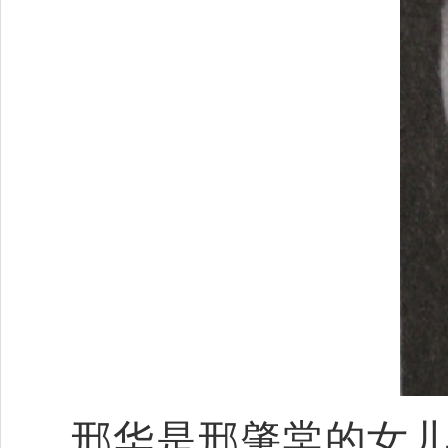
邢华是邢肇棠的女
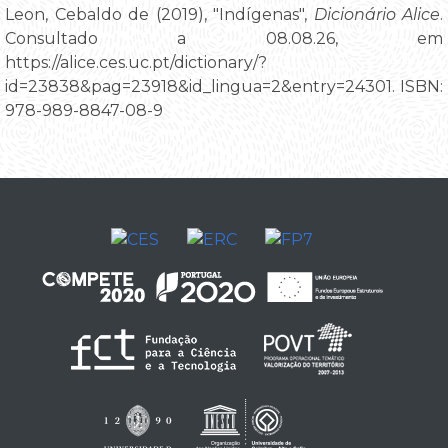
Leon, Cebaldo de (2019), "Indígenas",
Dicionário Alice
.
Consultado a 08.08.26, em
https://alice.ces.uc.pt/dictionary/?
id=23838&pag=23918&id_lingua=2&entry=24301. ISBN:
978-989-8847-08-9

◆ ◆ ◆

*Instructions to follow*
Rewrite the text of these entries with every "Consultado" changed to "Accessed" and everything else left as it is. Omit the pictures.

*Your response*
邢华是邢肇棠的女
Leon, Cebaldo de (2019), "Indígenas",
Dicionário Alice
.
Accessed a 08.08.26, em
https://alice.ces.uc.pt/dictionary/?
id=23838&pag=23918&id_lingua=2&entry=24301. ISBN:
978-989-8847-08-9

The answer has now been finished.